▶ What you should do: Copy out each line below in which the string "blue" appears.

### Records shown

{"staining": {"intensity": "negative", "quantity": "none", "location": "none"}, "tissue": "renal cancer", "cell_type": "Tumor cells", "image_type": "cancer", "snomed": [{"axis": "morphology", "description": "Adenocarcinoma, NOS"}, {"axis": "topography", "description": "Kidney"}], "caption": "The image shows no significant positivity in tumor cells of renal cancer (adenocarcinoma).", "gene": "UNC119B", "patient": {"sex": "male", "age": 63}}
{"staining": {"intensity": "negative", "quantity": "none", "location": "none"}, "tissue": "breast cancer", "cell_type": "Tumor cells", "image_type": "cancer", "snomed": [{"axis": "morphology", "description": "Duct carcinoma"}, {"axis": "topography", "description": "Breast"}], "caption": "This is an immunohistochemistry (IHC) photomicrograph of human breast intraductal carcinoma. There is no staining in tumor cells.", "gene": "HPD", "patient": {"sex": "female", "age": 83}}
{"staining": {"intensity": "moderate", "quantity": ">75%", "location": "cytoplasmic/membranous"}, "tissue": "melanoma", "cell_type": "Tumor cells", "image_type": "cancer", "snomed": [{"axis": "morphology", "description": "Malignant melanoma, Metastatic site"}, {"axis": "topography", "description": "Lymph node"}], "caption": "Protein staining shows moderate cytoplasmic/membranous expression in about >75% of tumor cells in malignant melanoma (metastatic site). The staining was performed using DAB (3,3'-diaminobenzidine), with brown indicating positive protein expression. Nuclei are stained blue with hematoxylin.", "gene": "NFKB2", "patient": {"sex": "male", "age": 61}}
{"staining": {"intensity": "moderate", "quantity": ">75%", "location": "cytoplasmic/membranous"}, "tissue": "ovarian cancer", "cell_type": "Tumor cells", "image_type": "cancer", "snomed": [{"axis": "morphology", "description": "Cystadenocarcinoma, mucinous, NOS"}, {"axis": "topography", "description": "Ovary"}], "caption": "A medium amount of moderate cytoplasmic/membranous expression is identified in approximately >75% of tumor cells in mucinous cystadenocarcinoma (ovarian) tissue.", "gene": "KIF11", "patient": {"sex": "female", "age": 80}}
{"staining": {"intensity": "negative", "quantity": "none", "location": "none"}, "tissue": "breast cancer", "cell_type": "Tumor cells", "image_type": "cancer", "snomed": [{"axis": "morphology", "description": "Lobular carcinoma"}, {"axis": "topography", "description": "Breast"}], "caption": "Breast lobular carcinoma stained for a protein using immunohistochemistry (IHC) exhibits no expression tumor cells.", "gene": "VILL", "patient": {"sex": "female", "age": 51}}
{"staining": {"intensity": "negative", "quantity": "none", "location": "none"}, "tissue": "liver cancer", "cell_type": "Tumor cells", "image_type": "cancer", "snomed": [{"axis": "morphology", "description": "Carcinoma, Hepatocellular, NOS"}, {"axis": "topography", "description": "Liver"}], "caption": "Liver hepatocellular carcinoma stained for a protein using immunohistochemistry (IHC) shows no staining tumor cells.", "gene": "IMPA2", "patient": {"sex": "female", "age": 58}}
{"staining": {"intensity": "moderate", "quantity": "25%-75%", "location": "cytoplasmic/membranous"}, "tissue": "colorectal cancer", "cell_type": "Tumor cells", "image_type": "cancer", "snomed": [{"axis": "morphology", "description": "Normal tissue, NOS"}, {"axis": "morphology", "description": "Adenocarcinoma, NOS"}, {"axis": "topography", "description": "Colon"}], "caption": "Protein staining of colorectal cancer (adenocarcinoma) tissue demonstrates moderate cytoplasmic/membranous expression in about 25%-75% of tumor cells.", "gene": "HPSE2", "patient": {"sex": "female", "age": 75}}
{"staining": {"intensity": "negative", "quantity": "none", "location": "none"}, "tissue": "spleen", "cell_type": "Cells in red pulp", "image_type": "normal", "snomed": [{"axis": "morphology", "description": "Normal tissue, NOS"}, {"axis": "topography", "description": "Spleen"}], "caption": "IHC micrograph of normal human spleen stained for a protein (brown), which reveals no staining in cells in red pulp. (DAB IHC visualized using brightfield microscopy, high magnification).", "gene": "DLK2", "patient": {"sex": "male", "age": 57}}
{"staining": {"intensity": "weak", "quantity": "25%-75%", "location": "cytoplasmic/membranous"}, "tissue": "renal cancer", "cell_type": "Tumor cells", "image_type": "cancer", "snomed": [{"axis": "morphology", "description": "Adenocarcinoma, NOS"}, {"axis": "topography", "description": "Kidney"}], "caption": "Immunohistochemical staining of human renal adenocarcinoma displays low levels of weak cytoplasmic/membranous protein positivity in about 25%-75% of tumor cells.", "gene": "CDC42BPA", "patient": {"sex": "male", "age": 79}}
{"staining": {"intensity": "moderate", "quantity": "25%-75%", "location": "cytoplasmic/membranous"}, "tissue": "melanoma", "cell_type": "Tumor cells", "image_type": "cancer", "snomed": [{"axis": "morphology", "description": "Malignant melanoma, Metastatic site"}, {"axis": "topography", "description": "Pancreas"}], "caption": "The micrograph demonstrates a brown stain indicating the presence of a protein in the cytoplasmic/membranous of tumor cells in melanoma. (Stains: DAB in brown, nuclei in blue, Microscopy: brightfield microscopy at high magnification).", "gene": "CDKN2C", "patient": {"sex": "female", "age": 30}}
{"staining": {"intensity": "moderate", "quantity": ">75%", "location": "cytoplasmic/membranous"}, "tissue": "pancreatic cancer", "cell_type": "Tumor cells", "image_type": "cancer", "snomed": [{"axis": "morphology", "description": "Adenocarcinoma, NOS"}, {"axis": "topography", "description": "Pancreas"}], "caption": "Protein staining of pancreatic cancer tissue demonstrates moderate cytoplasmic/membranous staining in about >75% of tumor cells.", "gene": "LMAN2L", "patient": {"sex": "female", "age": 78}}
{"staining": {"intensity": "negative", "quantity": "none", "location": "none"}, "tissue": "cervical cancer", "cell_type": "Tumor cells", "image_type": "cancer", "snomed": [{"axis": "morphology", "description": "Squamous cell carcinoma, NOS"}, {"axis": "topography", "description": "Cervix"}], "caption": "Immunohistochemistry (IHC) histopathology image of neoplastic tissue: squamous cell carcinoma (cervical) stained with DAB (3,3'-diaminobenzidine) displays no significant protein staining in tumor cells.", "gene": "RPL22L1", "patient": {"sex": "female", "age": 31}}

######

▶ Answer below:
{"staining": {"intensity": "moderate", "quantity": ">75%", "location": "cytoplasmic/membranous"}, "tissue": "melanoma", "cell_type": "Tumor cells", "image_type": "cancer", "snomed": [{"axis": "morphology", "description": "Malignant melanoma, Metastatic site"}, {"axis": "topography", "description": "Lymph node"}], "caption": "Protein staining shows moderate cytoplasmic/membranous expression in about >75% of tumor cells in malignant melanoma (metastatic site). The staining was performed using DAB (3,3'-diaminobenzidine), with brown indicating positive protein expression. Nuclei are stained blue with hematoxylin.", "gene": "NFKB2", "patient": {"sex": "male", "age": 61}}
{"staining": {"intensity": "moderate", "quantity": "25%-75%", "location": "cytoplasmic/membranous"}, "tissue": "melanoma", "cell_type": "Tumor cells", "image_type": "cancer", "snomed": [{"axis": "morphology", "description": "Malignant melanoma, Metastatic site"}, {"axis": "topography", "description": "Pancreas"}], "caption": "The micrograph demonstrates a brown stain indicating the presence of a protein in the cytoplasmic/membranous of tumor cells in melanoma. (Stains: DAB in brown, nuclei in blue, Microscopy: brightfield microscopy at high magnification).", "gene": "CDKN2C", "patient": {"sex": "female", "age": 30}}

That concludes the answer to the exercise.